[Opening MATERIAL SHOWN section]

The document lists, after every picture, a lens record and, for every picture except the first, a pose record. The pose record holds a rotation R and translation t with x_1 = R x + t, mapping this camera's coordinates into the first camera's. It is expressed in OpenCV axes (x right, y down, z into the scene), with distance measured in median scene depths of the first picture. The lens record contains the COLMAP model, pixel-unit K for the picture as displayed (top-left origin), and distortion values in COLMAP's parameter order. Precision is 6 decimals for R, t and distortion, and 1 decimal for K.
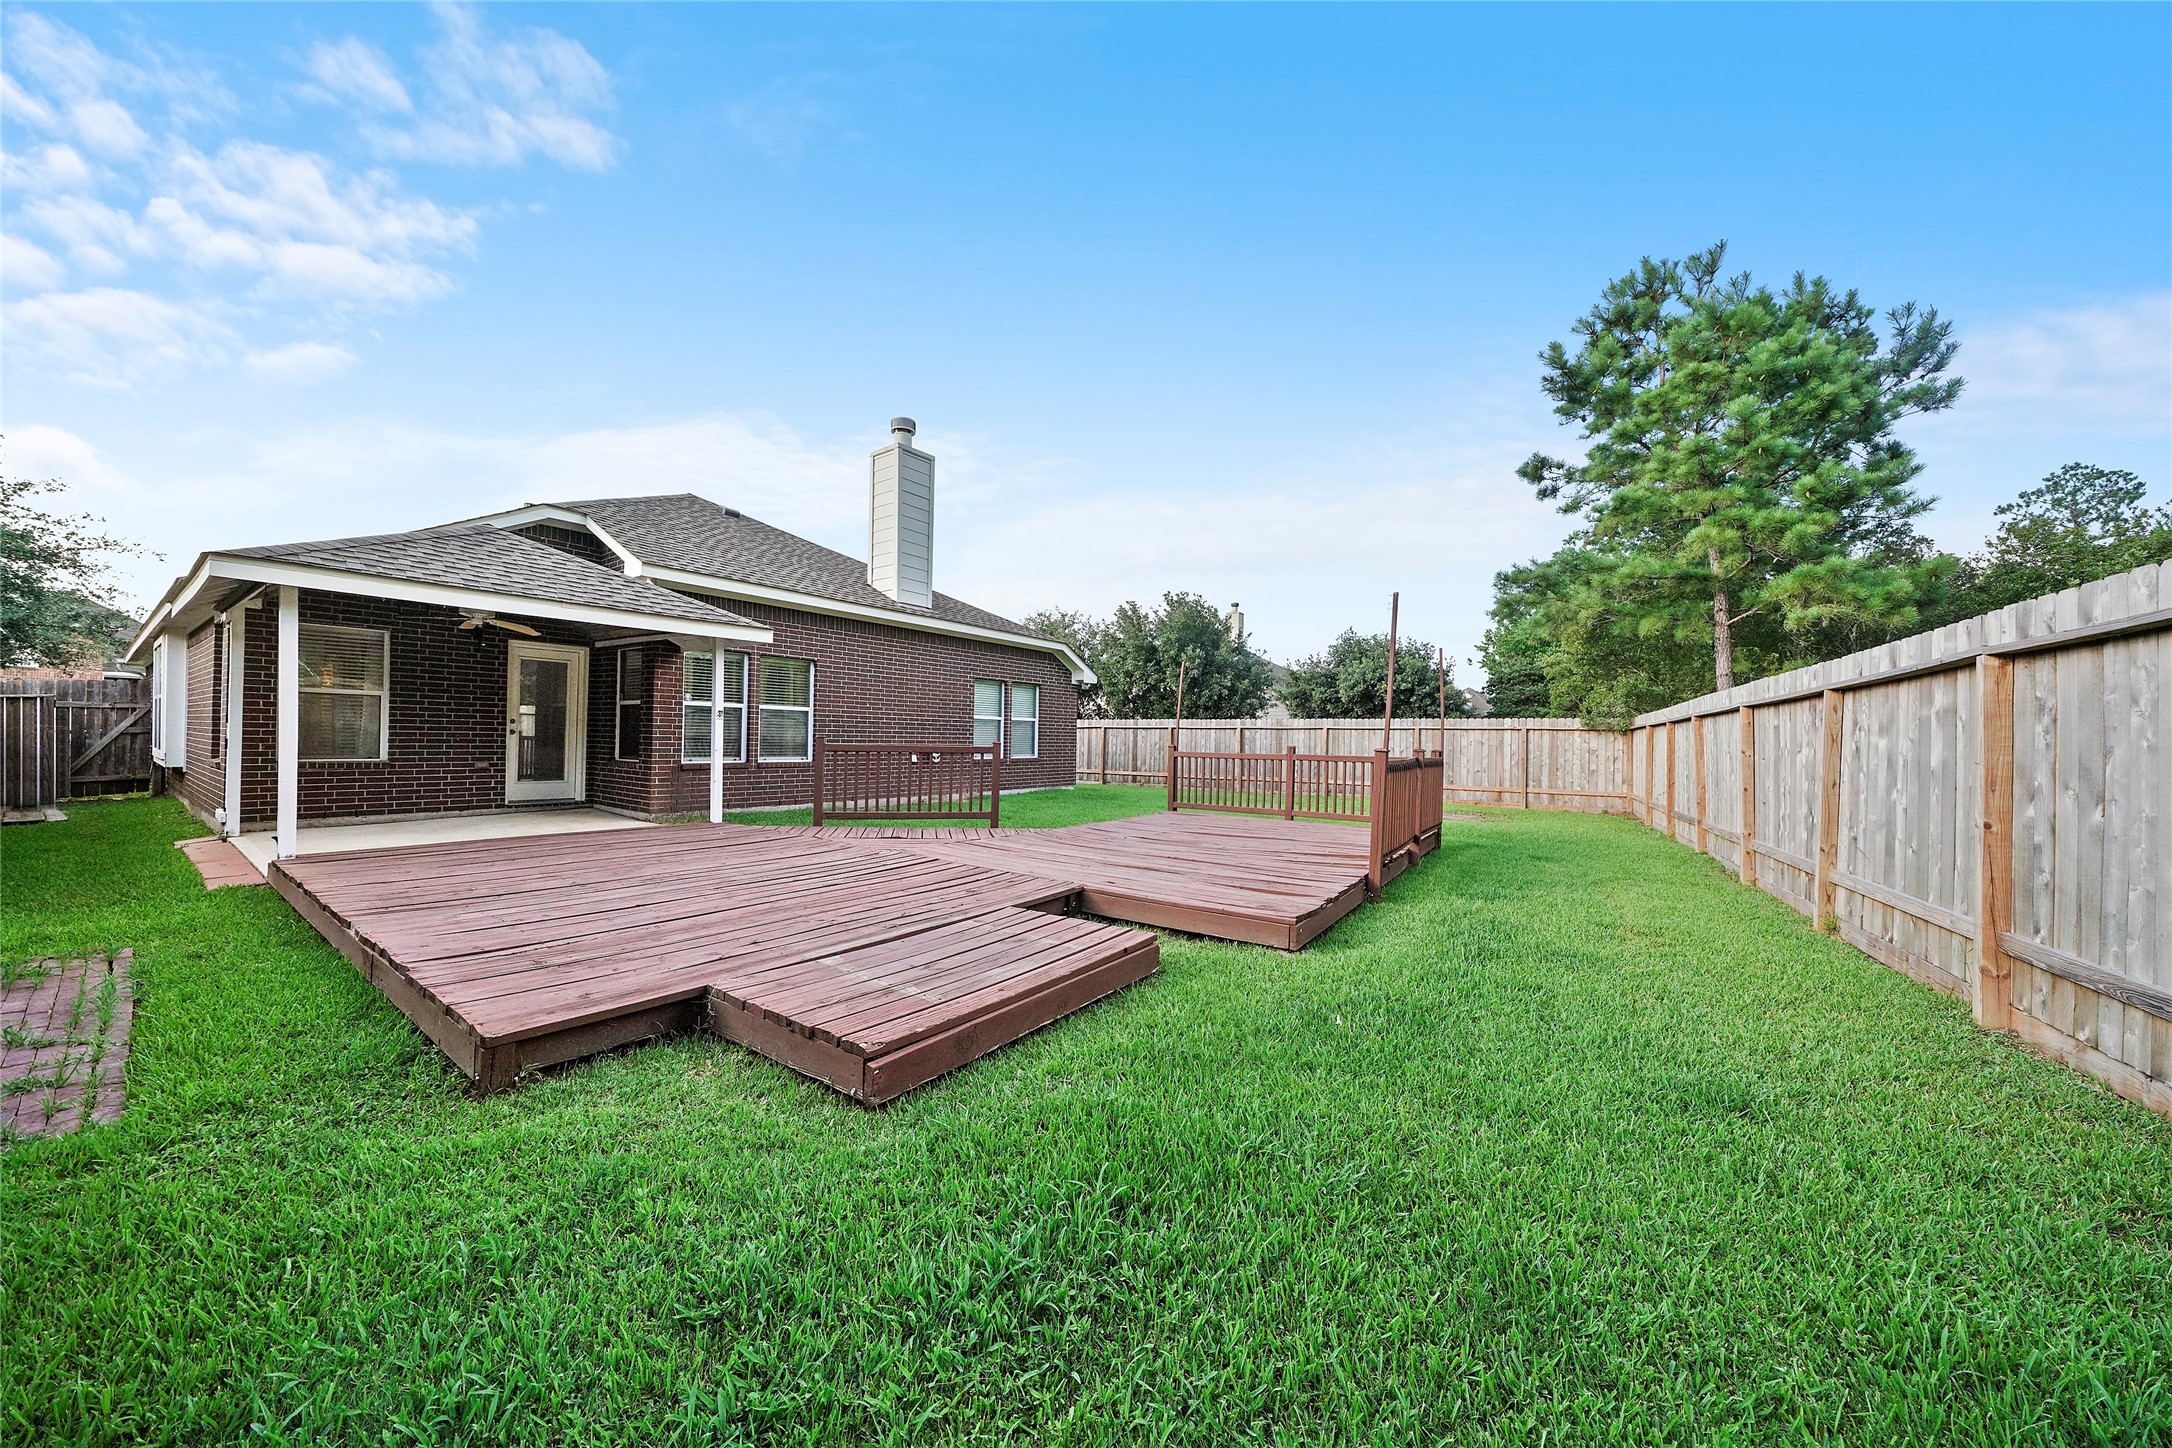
lens RADIAL K [[739.9, 0, 1079.2], [0, 739.9, 733.5], [0, 0, 1]] dist [-0.000161, -0.000930]
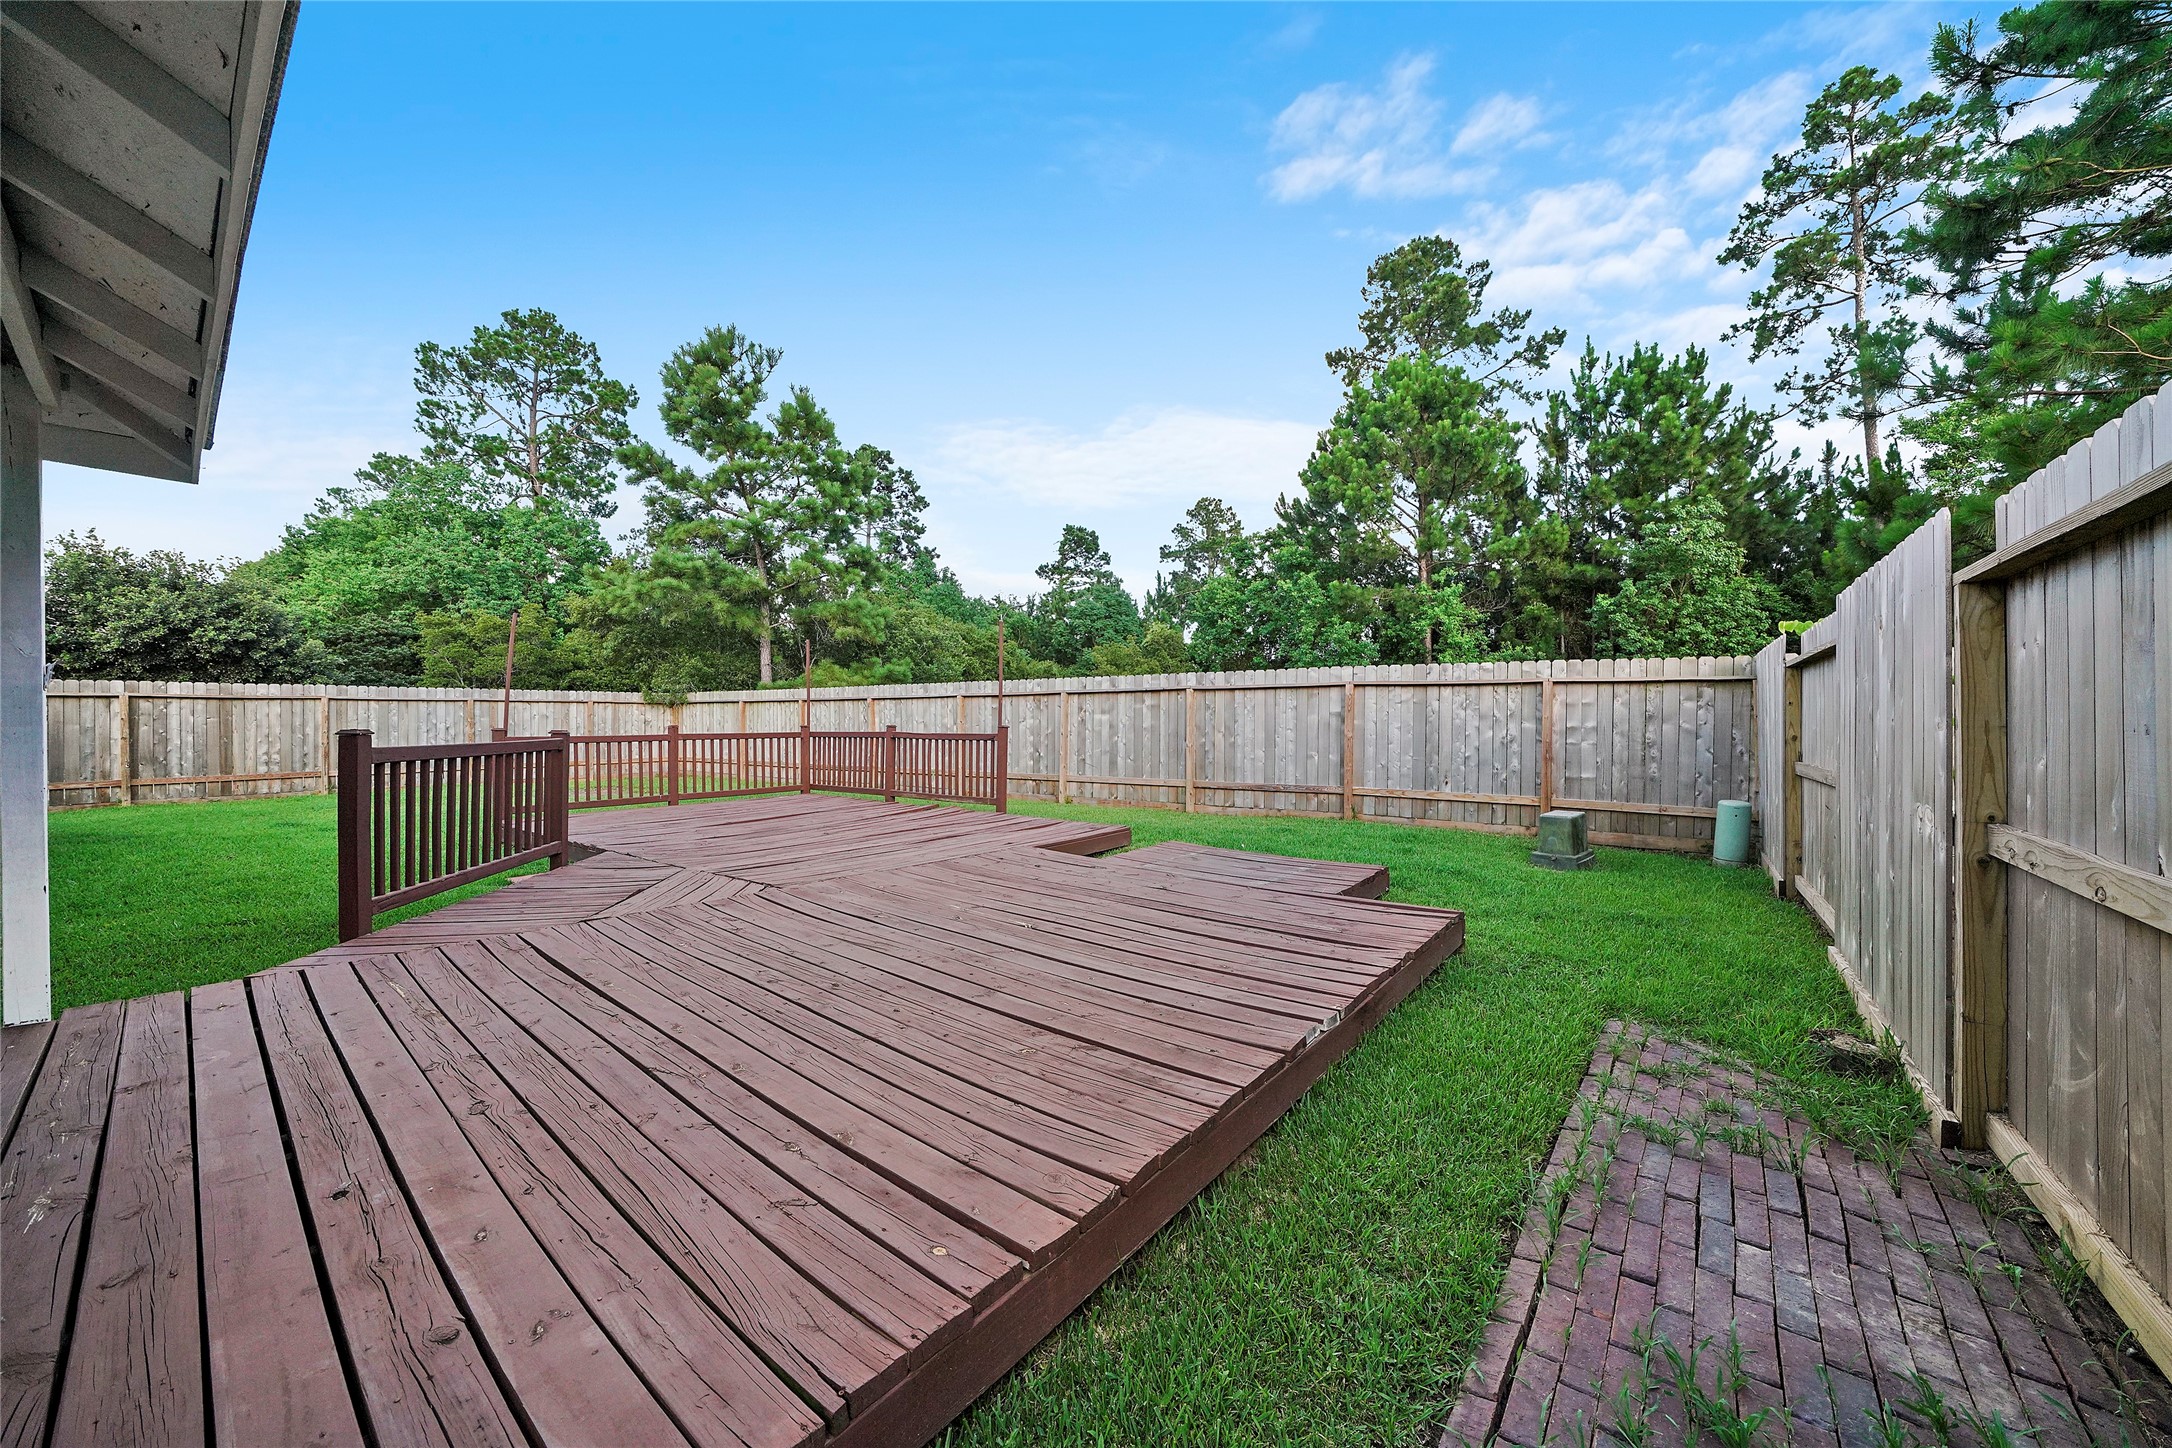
lens RADIAL K [[739.9, 0, 1093.2], [0, 739.9, 730.5], [0, 0, 1]] dist [-0.000161, -0.000930]
pose [[0.045751, -0.036855, 0.998273, -0.451946], [-0.007669, 0.999277, 0.037244, -0.012084], [-0.998923, -0.009359, 0.045435, 0.317322]]
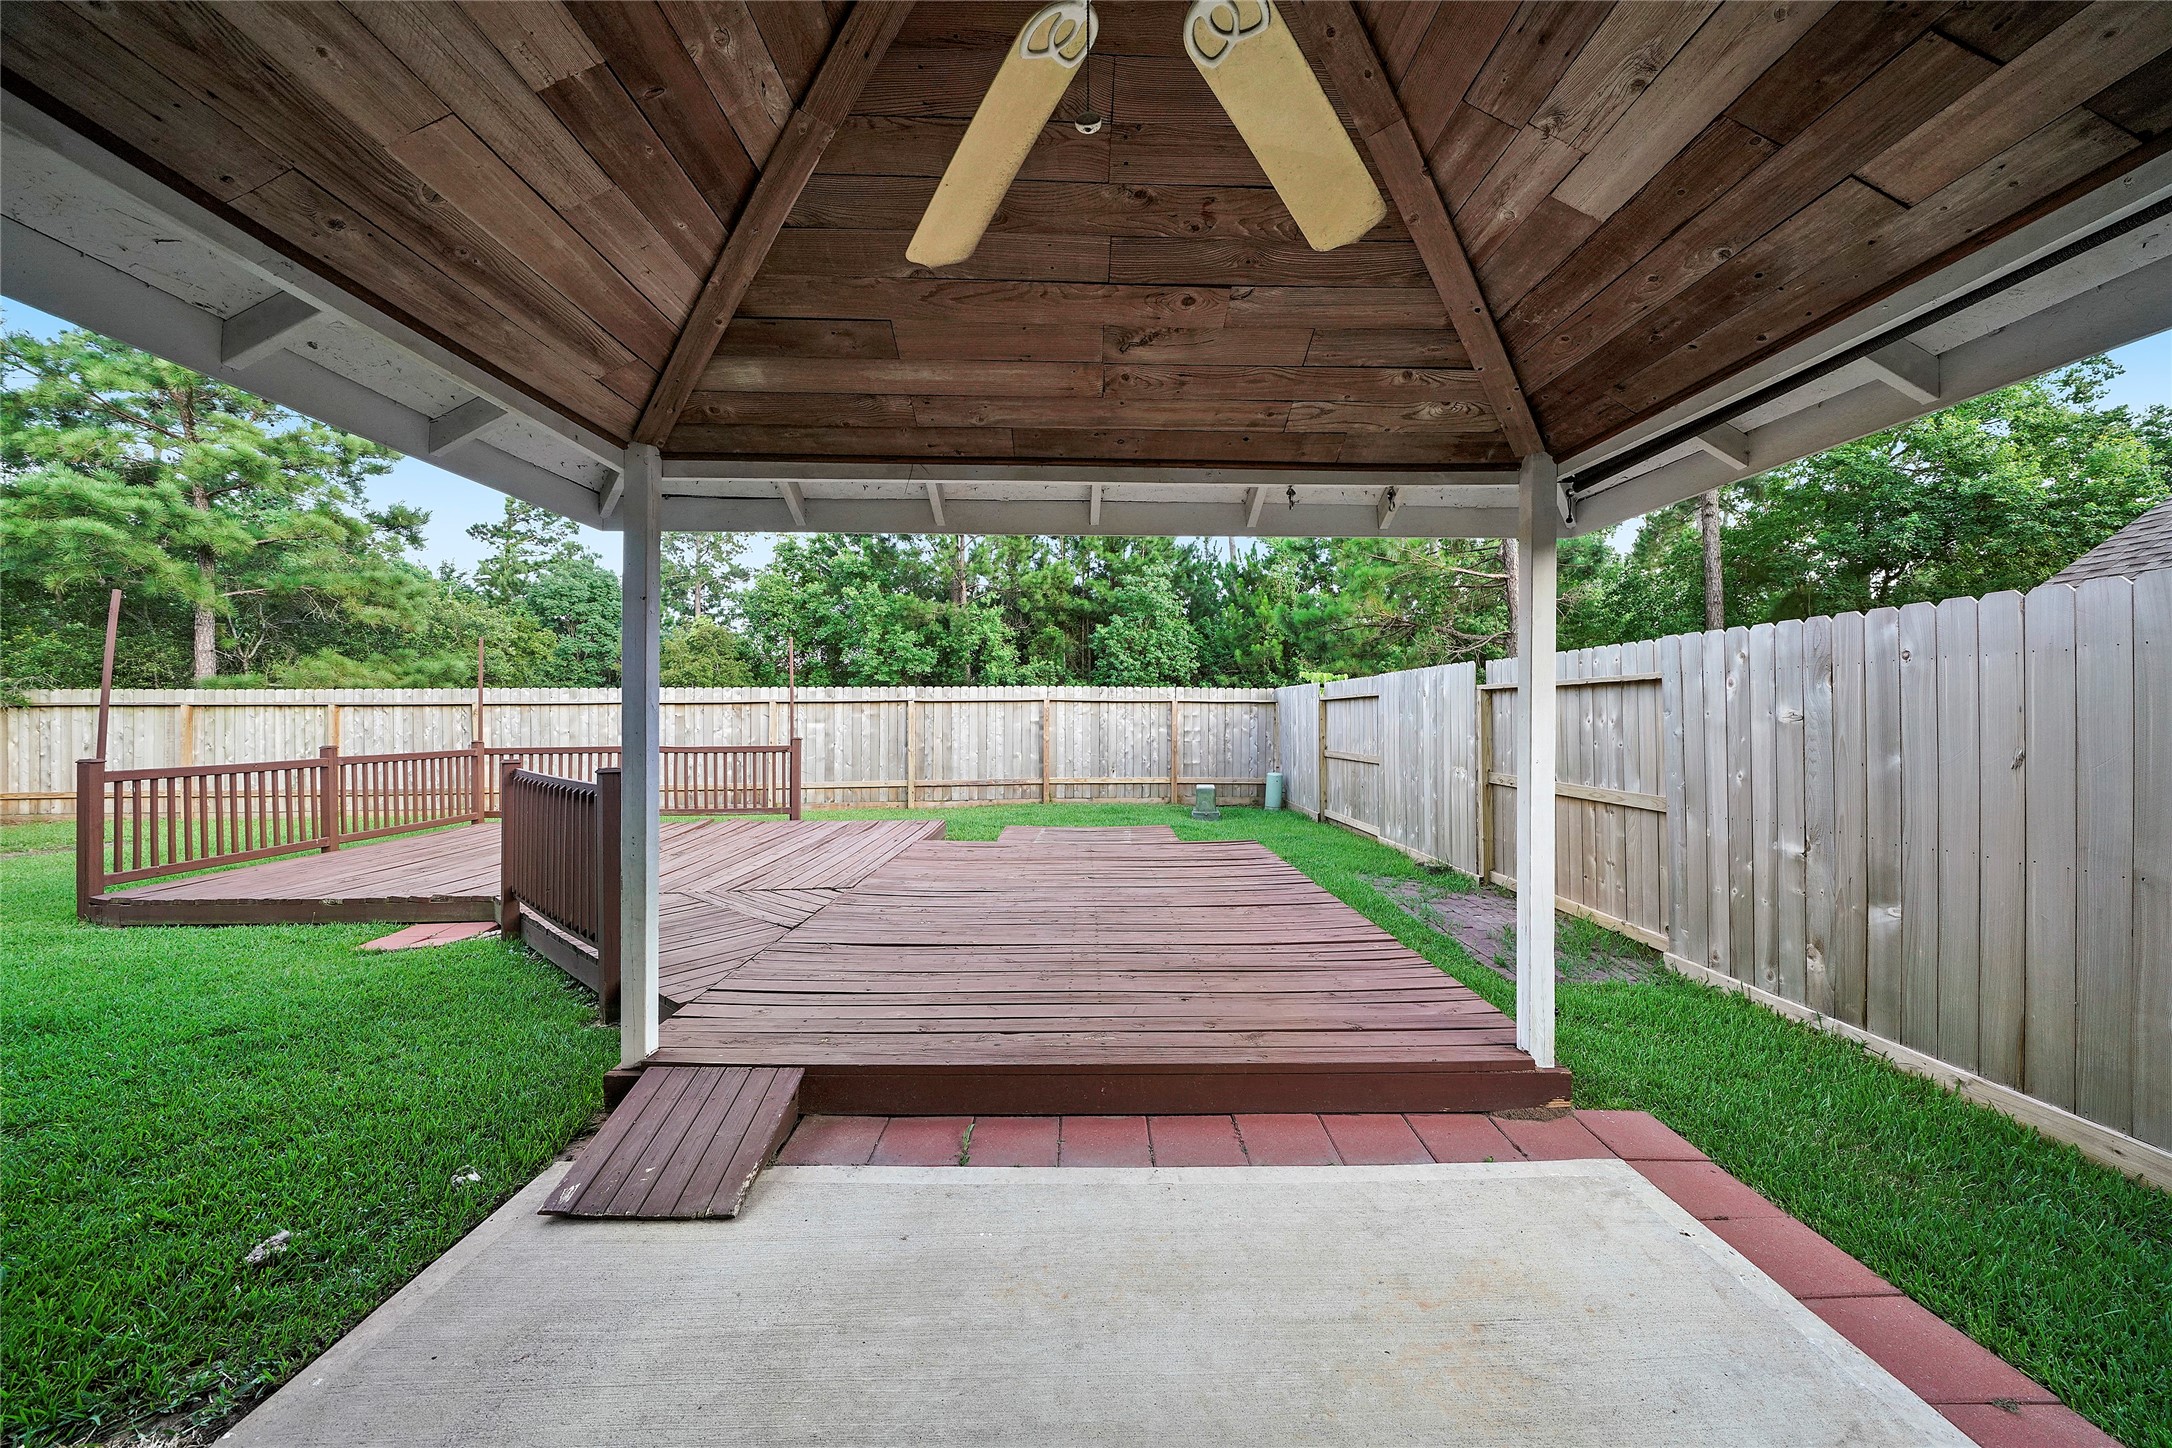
lens RADIAL K [[739.9, 0, 1079.7], [0, 739.9, 712.4], [0, 0, 1]] dist [-0.000161, -0.000930]
pose [[-0.569824, -0.015898, 0.821613, -0.515874], [-0.014059, 0.999855, 0.009596, -0.024931], [-0.821646, -0.006083, -0.569965, 0.585743]]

[Closing MATERIAL SHOWN section]

### TO DO
With the images removed, give back every entry exactly as shown.

### RESULT FOR THIS TASK
The document lists, after every picture, a lens record and, for every picture except the first, a pose record. The pose record holds a rotation R and translation t with x_1 = R x + t, mapping this camera's coordinates into the first camera's. It is expressed in OpenCV axes (x right, y down, z into the scene), with distance measured in median scene depths of the first picture. The lens record contains the COLMAP model, pixel-unit K for the picture as displayed (top-left origin), and distortion values in COLMAP's parameter order. Precision is 6 decimals for R, t and distortion, and 1 decimal for K.
lens RADIAL K [[739.9, 0, 1079.2], [0, 739.9, 733.5], [0, 0, 1]] dist [-0.000161, -0.000930]
lens RADIAL K [[739.9, 0, 1093.2], [0, 739.9, 730.5], [0, 0, 1]] dist [-0.000161, -0.000930]
pose [[0.045751, -0.036855, 0.998273, -0.451946], [-0.007669, 0.999277, 0.037244, -0.012084], [-0.998923, -0.009359, 0.045435, 0.317322]]
lens RADIAL K [[739.9, 0, 1079.7], [0, 739.9, 712.4], [0, 0, 1]] dist [-0.000161, -0.000930]
pose [[-0.569824, -0.015898, 0.821613, -0.515874], [-0.014059, 0.999855, 0.009596, -0.024931], [-0.821646, -0.006083, -0.569965, 0.585743]]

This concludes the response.